» Exercise goal: Could you output the listing that follows exactly, without its images?

» Provided data:
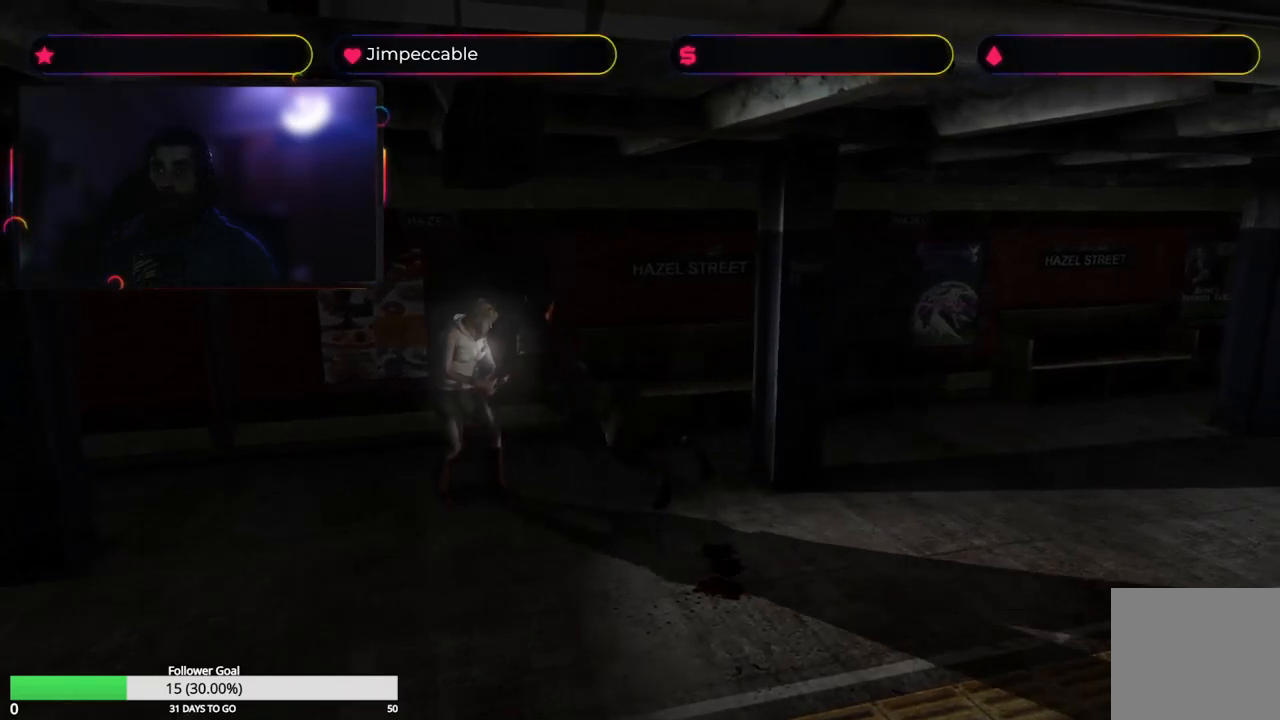
{"buttons": ["A", "R2"], "left_stick": "down", "right_stick": "center", "events": [[200, "A", "up"], [267, "A", "down"], [367, "left_stick", "down"]]}
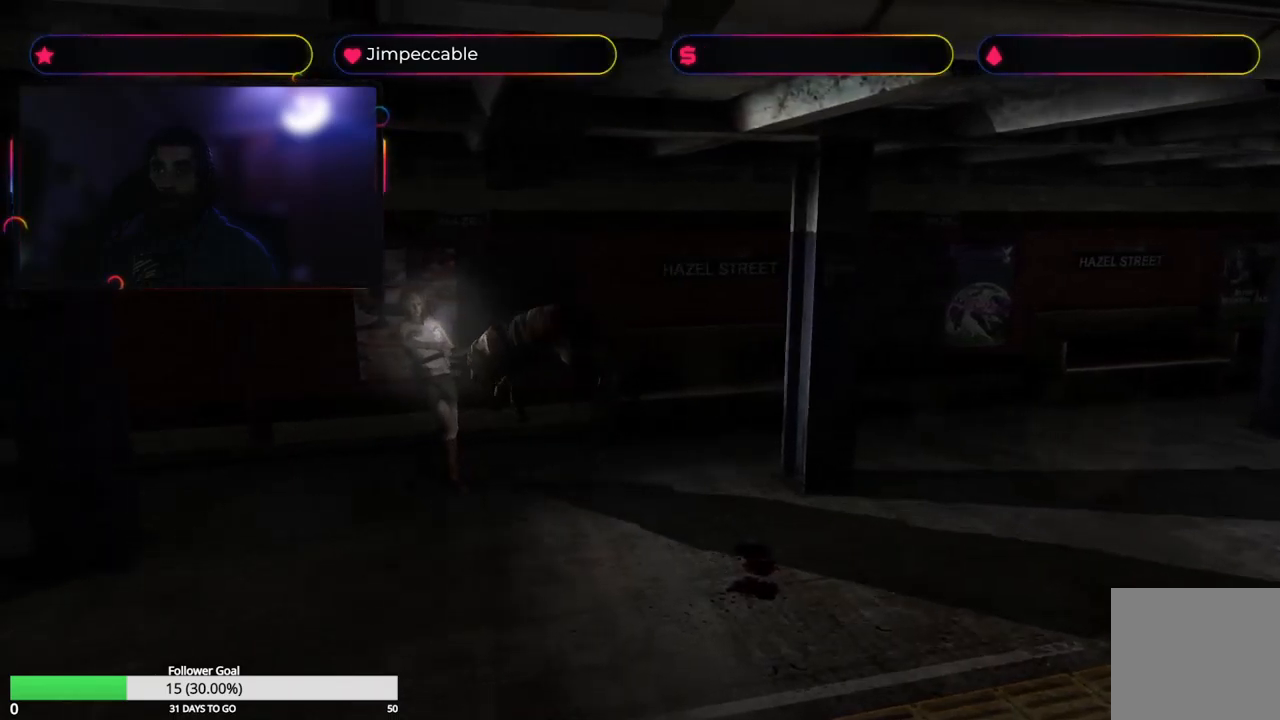
{"buttons": ["A", "R2"], "left_stick": "center", "right_stick": "center", "events": [[217, "A", "up"], [350, "A", "down"], [350, "left_stick", "center"]]}
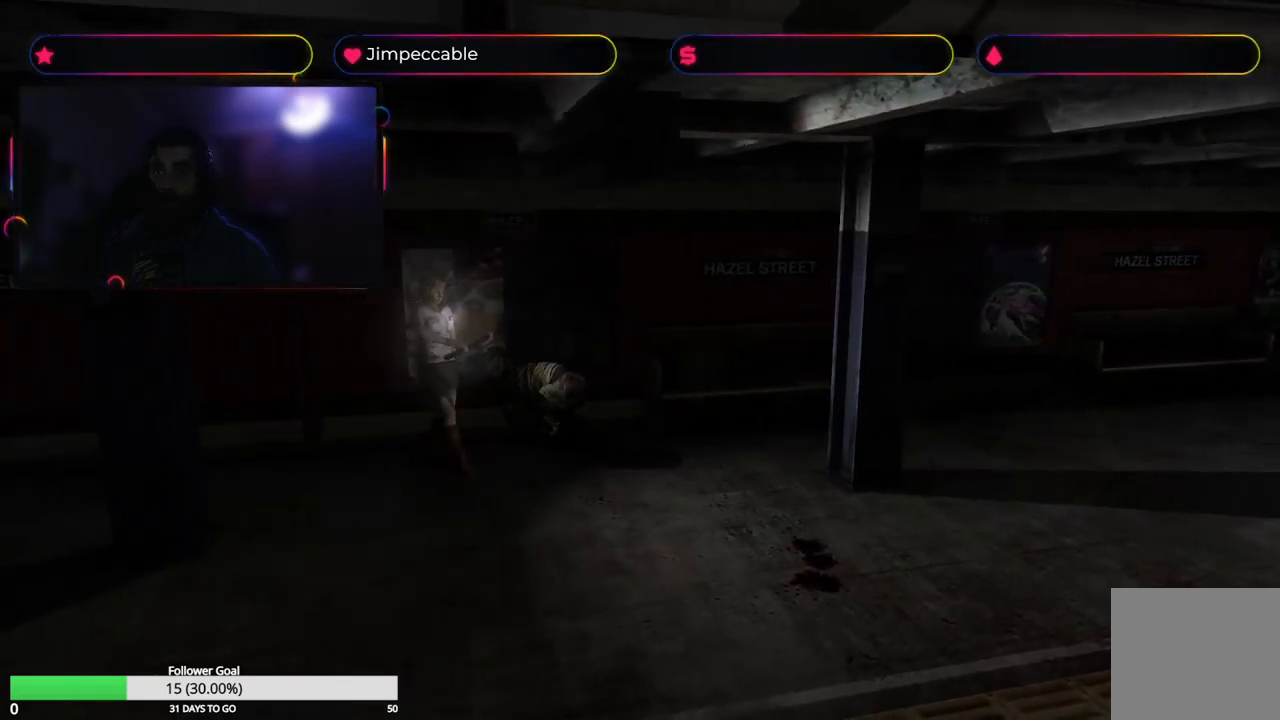
{"buttons": ["A", "R2"], "left_stick": "center", "right_stick": "center", "events": [[117, "A", "up"], [150, "A", "down"], [167, "left_stick", "up"], [283, "left_stick", "left"], [483, "left_stick", "center"]]}
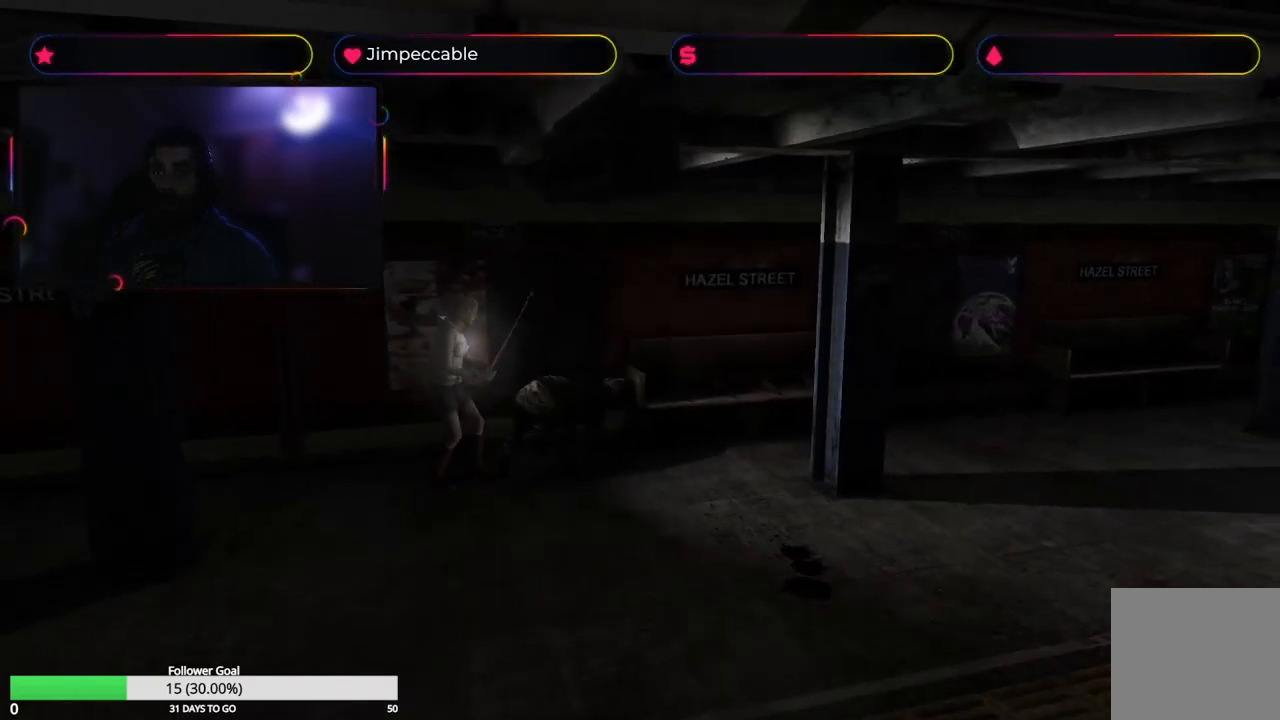
{"buttons": ["A", "R2"], "left_stick": "center", "right_stick": "center", "events": []}
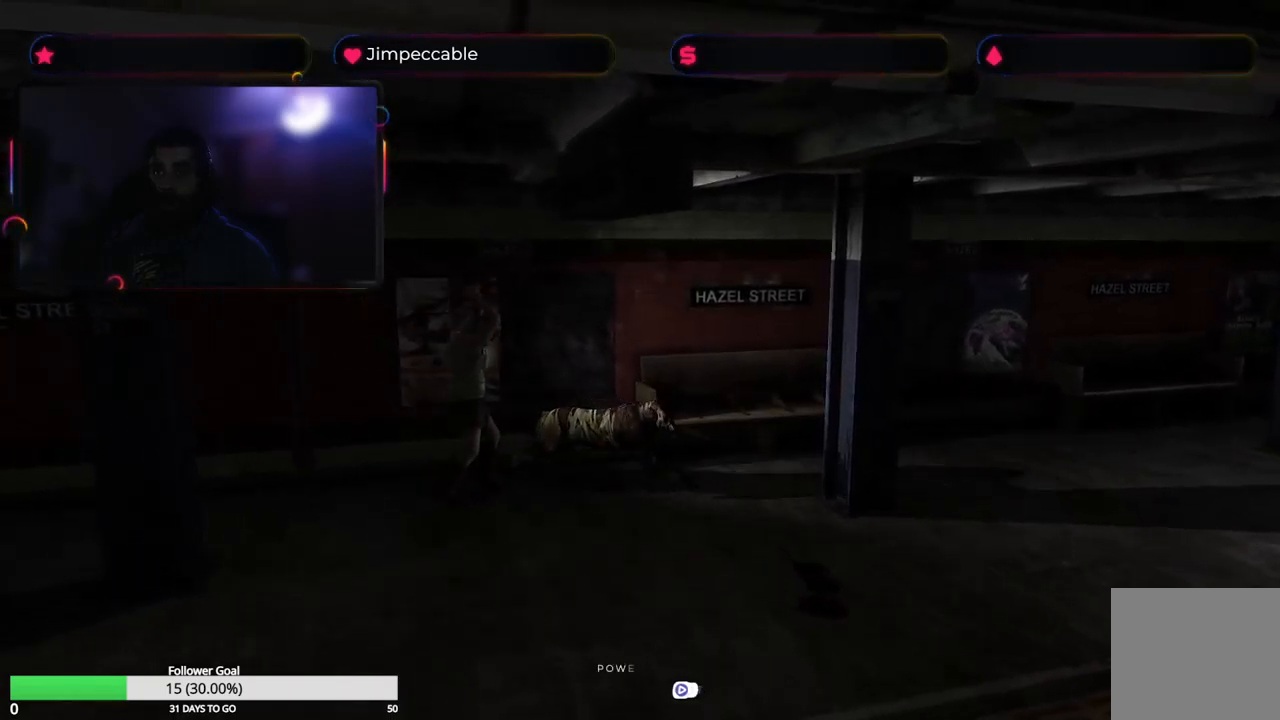
{"buttons": ["R2"], "left_stick": "center", "right_stick": "center", "events": [[233, "A", "up"]]}
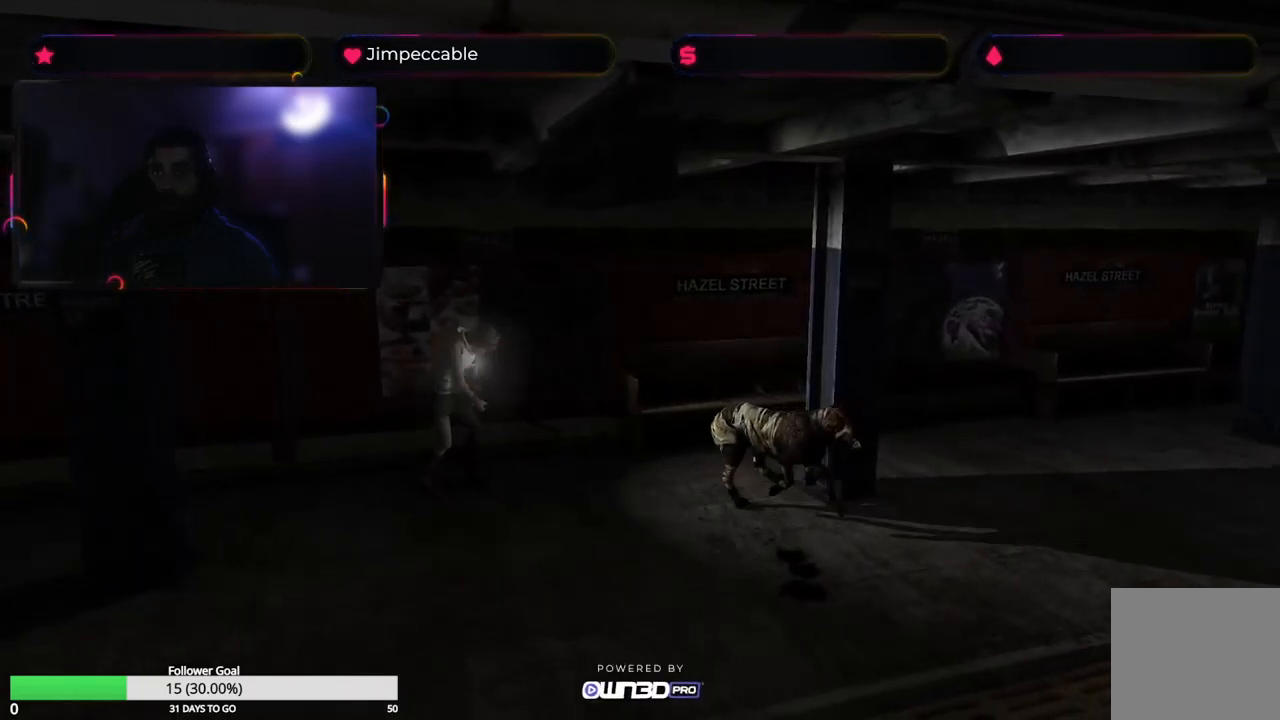
{"buttons": ["R2"], "left_stick": "center", "right_stick": "center", "events": [[350, "left_stick", "right"], [467, "left_stick", "center"]]}
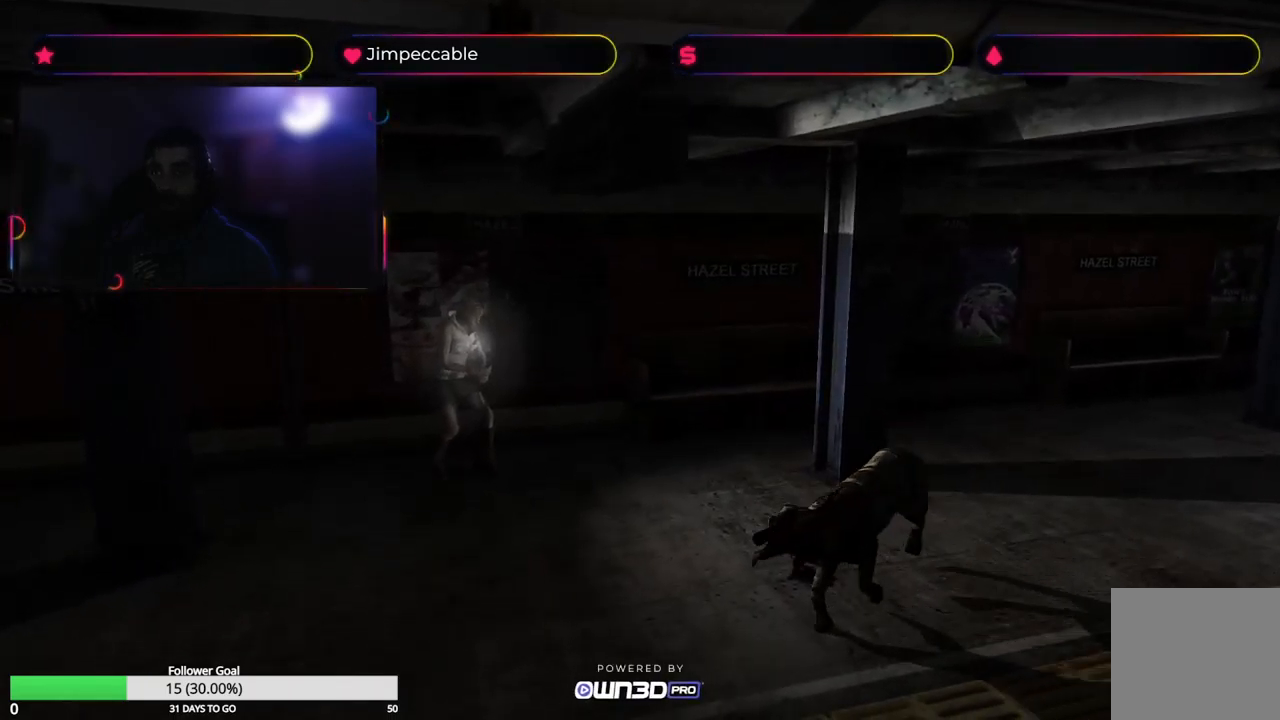
{"buttons": ["A", "R2"], "left_stick": "center", "right_stick": "center", "events": [[33, "A", "down"]]}
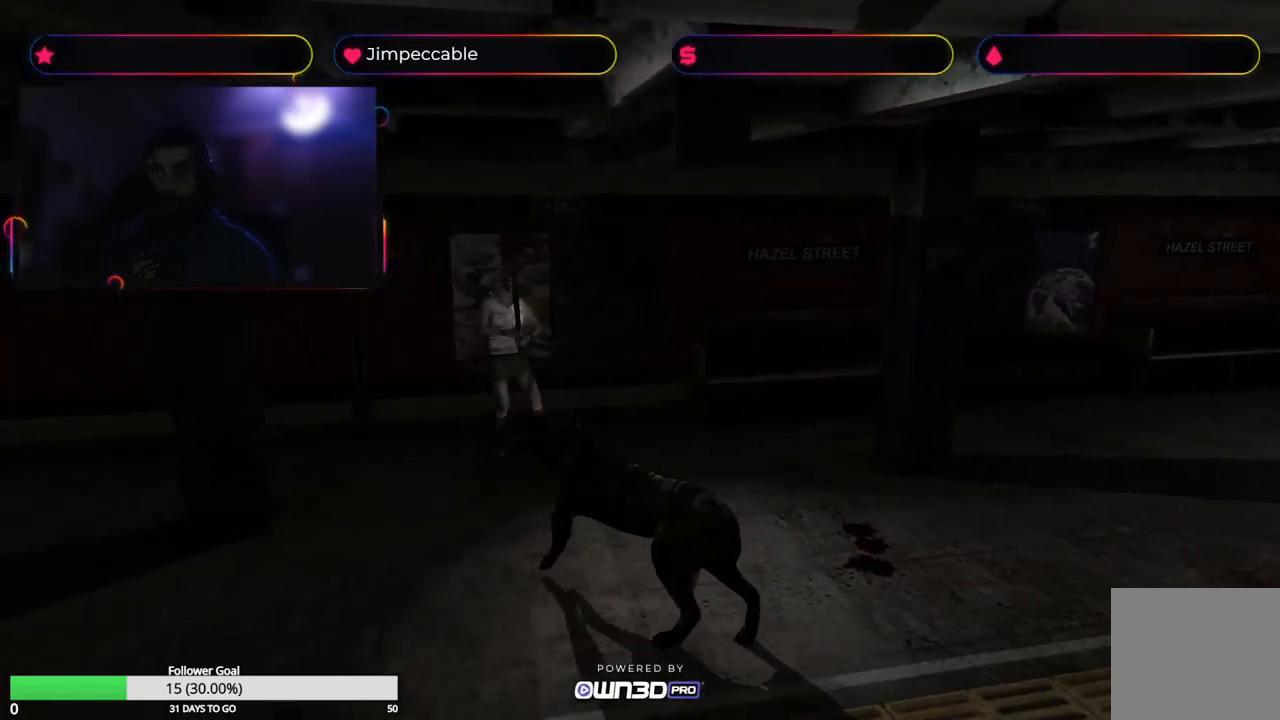
{"buttons": ["A", "R2"], "left_stick": "center", "right_stick": "center", "events": []}
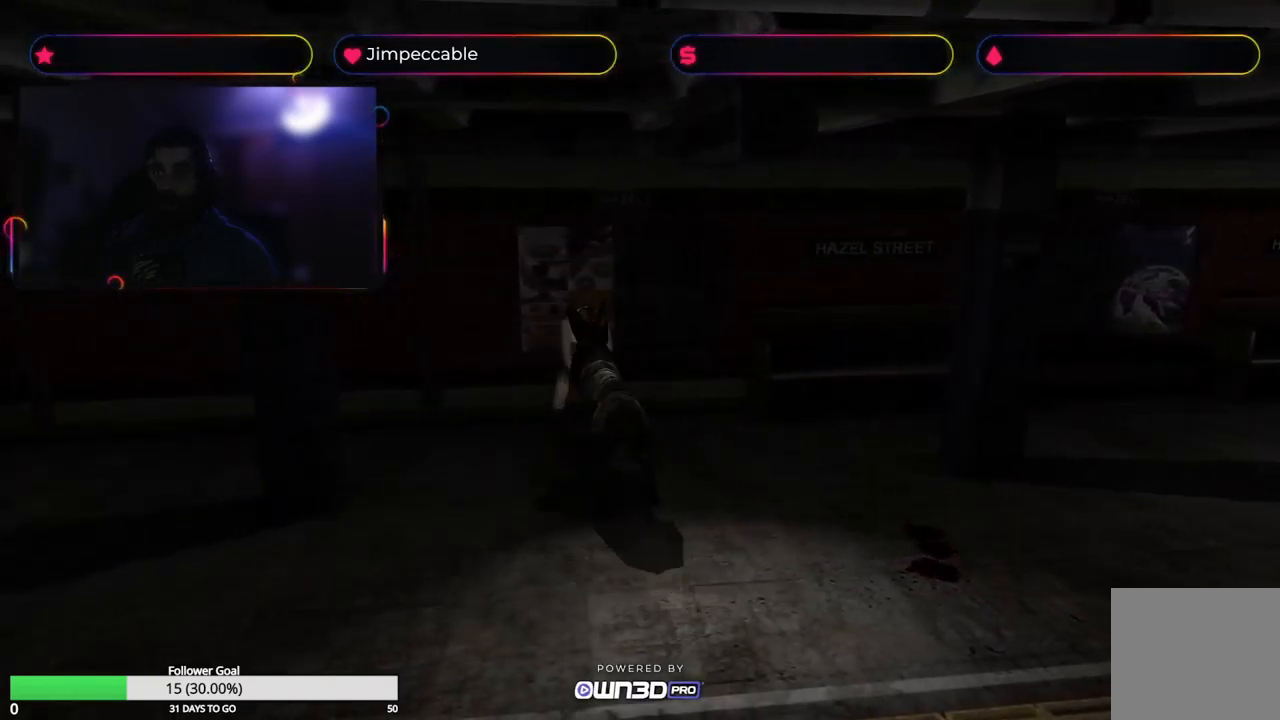
{"buttons": ["A", "R2"], "left_stick": "center", "right_stick": "center", "events": [[250, "A", "up"], [300, "A", "down"]]}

» Completed task:
{"buttons": ["A", "R2"], "left_stick": "down", "right_stick": "center", "events": [[200, "A", "up"], [267, "A", "down"], [367, "left_stick", "down"]]}
{"buttons": ["A", "R2"], "left_stick": "center", "right_stick": "center", "events": [[217, "A", "up"], [350, "A", "down"], [350, "left_stick", "center"]]}
{"buttons": ["A", "R2"], "left_stick": "center", "right_stick": "center", "events": [[117, "A", "up"], [150, "A", "down"], [167, "left_stick", "up"], [283, "left_stick", "left"], [483, "left_stick", "center"]]}
{"buttons": ["A", "R2"], "left_stick": "center", "right_stick": "center", "events": []}
{"buttons": ["R2"], "left_stick": "center", "right_stick": "center", "events": [[233, "A", "up"]]}
{"buttons": ["R2"], "left_stick": "center", "right_stick": "center", "events": [[350, "left_stick", "right"], [467, "left_stick", "center"]]}
{"buttons": ["A", "R2"], "left_stick": "center", "right_stick": "center", "events": [[33, "A", "down"]]}
{"buttons": ["A", "R2"], "left_stick": "center", "right_stick": "center", "events": []}
{"buttons": ["A", "R2"], "left_stick": "center", "right_stick": "center", "events": [[250, "A", "up"], [300, "A", "down"]]}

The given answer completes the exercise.